Thanksgiving is a holiday with lofty expectations. There is a big meal to prepare for more people than you usually cook for comprised of dishes you more than likely only make once a year. Each year there is an explosion of trendy recipes with new methods, imploring you to cover your turkey with a bacon lattice or a wine soaked t-shirt, soak it in a salty, sugary bath for days beforehand, fry it, grill it, slow cook it, spatchcock it, or squirt it every 15 minutes with a supersoaker of basting liquid (I may have made that up, but watch it catch on). There are so many people to please, traditions to uphold, and diets to account for that all the fun is almost sucked out of planning.
Sam Sifton is here to cure all these ails.
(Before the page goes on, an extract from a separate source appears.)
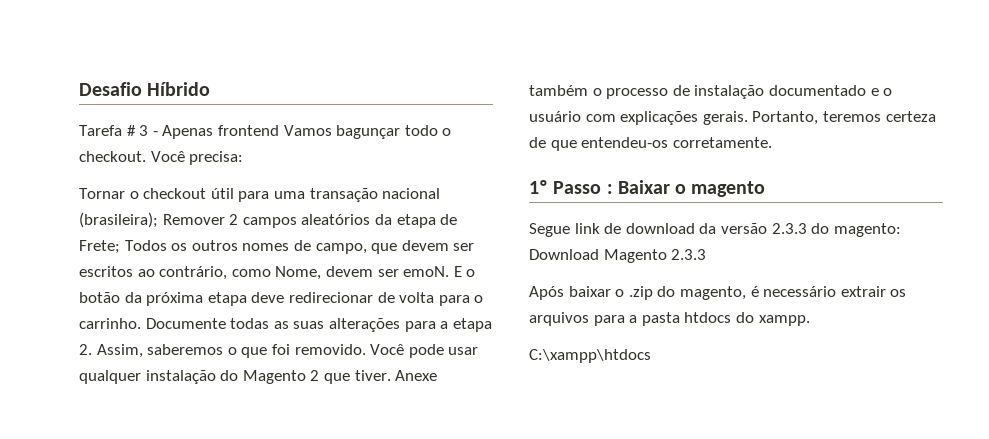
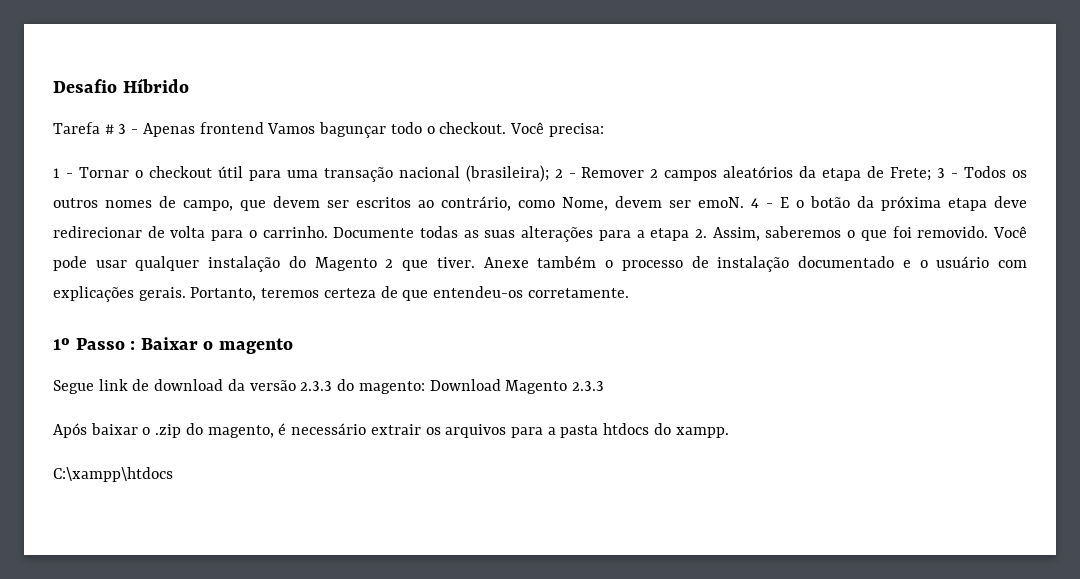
(244, 158) none -> [53,168,73,178] 1 -
(158, 220) none -> [554,169,576,178] 2 -
(120, 247) none -> [937,168,959,178] 3 -
(450, 271) none -> [751,198,773,208] 4 -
A New York Times writer with 25 years of Thanksgiving cooking experience, as well as the one man Thanksgiving help line for the Times. The combination of his own experience and saving so many other meals made him full of opinions and wisdom on the subject which are compiled in Thanksgiving: How To Cook It Well. It may seem silly to have a cookbook you use for one day a year, but the recipes and lessons transcend turkey day. The dry humor alone makes this worth reading cover to cover each year, whether or not you are hosting (it will take you an hour at most, not counting for the times you walk around reading parts aloud to all in earshot).
On some topics Sifton offers no compromises: NO APPETIZERS (oysters don’t count), NO SALAD, NO GARLIC, NO CHOCOLATE. One bottle of wine per person is not outrageous. Gravy and cranberry sauce are the most important elements because they tie everything together (I agree). If you don’t cook, you clean (which should be law, holiday or not). “Leave the kitchen gleaming so that the morning may dawn on a new day, not a continuation of this one.”
If you are paralyzed by options each year, Thanksgiving is your book. There are enough variations to keep the meal interesting year after year, but all are well tested recipes guaranteed to succeed. Sifton says with his guidance “you are going to cook and serve a meal that will bring praise down upon you like showers of rose petals.” And once we are past Thanksgiving, and you have a picked over carcass and a ton of meat Sifton directs us through making turkey stock (get everything you can out of that giant, expensive bird!) and turkey gumbo, turkey salad, and even Thanksgiving eggs (because “exhaustive research into the business and culture of American breakfast suggests that you can always put an egg on it” – AMEN).
The suggestion I am most excited to put to work in my own kitchen this year is to start the morning of Thanksgiving by using the neck of the turkey to create a stock which will be used throughout the day (genius!). It will take everything I have not to, but there will be no salad (guess what will be for lunch Thanksgiving day though?!). Thanksgiving is a book I will most often reach for in November, but also on days when I need a little extra guidance when hosting a large group, classic recipes, or a reminder of how funny food writing can be.